Machine learning engineers — who have developer backgrounds — design machine learning algorithms to create products. Data scientists must investigate and analyze algorithms needed for business solutions. In their jobs, data scientists focus on analytics.
How to Find Machine Learning Engineer Jobs
The top tech companies — Amazon AWS, Google, IBM Corporation, and TIBCO —offer many computing resources for machine learning engineers. However, the competition to get a machine learning job, especially at a mature company, can be challenging.
Securing a machine learning position requires hands-on experience in system design and data structures, a robust portfolio, and a willingness to improve your skills. If you meet these qualifications, you can narrow your career search by making a list of your top industries and companies.
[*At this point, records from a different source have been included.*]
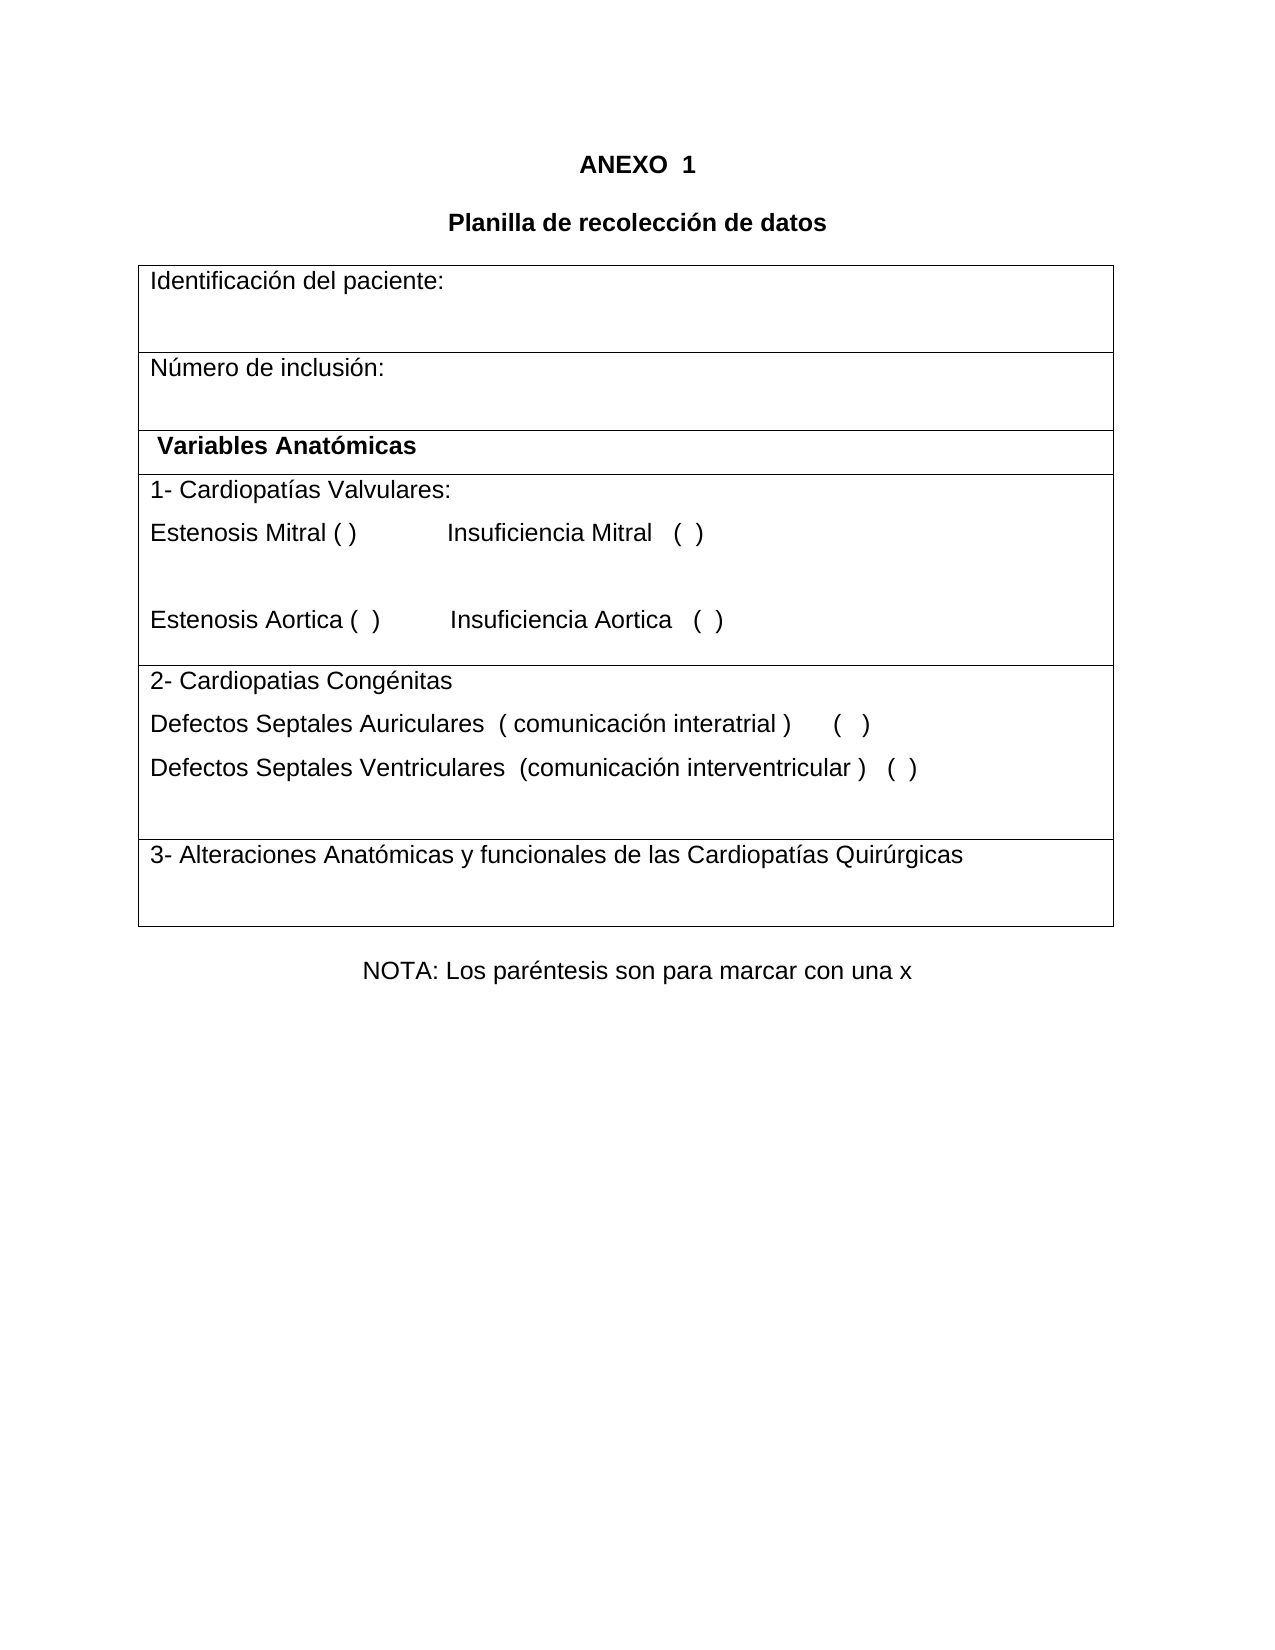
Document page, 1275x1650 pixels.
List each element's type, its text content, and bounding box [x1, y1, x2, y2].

table_cell Número de inclusión: [139, 353, 1113, 430]
table_cell Variables Anatómicas [139, 431, 1113, 474]
text NOTA: Los paréntesis son para marcar con una x [150, 956, 1125, 984]
text Anexo 1 [150, 150, 1125, 179]
table_header Identificación del paciente: [139, 266, 1113, 352]
table_cell 2- Cardiopatias Congénitas Defectos Septales Auriculares ( comunicación interatrial ) ( ) Defectos Septales Ventriculares (comunicación interventricular ) ( ) [139, 666, 1113, 839]
table_cell 3- Alteraciones Anatómicas y funcionales de las Cardiopatías Quirúrgicas [139, 840, 1113, 926]
text Planilla de recolección de datos [150, 207, 1125, 236]
table_cell 1- Cardiopatías Valvulares: Estenosis Mitral ( ) Insuficiencia Mitral ( ) Estenosis Aortica ( ) Insuficiencia Aortica ( ) [139, 475, 1113, 665]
After narrowing your search, seek out job referrals to get your cover letter and resume seen.
What’s the Average Machine Learning Engineer Salary?
Machine learning engineers made a median salary of $145,080 in May 2023, according to the Bureau of Labor Statistics (BLS). The bottom 10% of machine learning engineers earned a median of $81,450 per year, and the top 10% of professionals made more than $233,110. Besides work experience, pay also depends on your education level and location.
BLS reports that machine learning engineers made the most in California, Washington State, Virginia, Maryland, and Texas in 2023 — where they respectively earned between $139,340-$202,910.
Job | Bottom 10% | Median Salary | Top 10% |
---|---|---|---|
Machine Learning Engineer | $81,450 | $145,080 | $233,110 |
According to Payscale, bachelor’s degree-holders in artificial intelligence make an average of $93,000 a year as of July 2024, while master’s degree-holders make an annual average of $102,000.
$93,000
Average salary for bachelor in artificial intelligence
$102,000
Average salary for master in artificial intelligence
Frequently Asked Questions About Becoming a Machine Learning Engineer
Machine learning engineers typically need at least a bachelor’s degree and certifications in machine learning. It’s also good to have a few years of work experience in machine learning, software design, data engineering, or a related field.
That said, some employers care more about your experience than your education. You could get a machine learning engineer job after completing a bootcamp if you have a great resume and portfolio. However, other employers might require a master’s degree.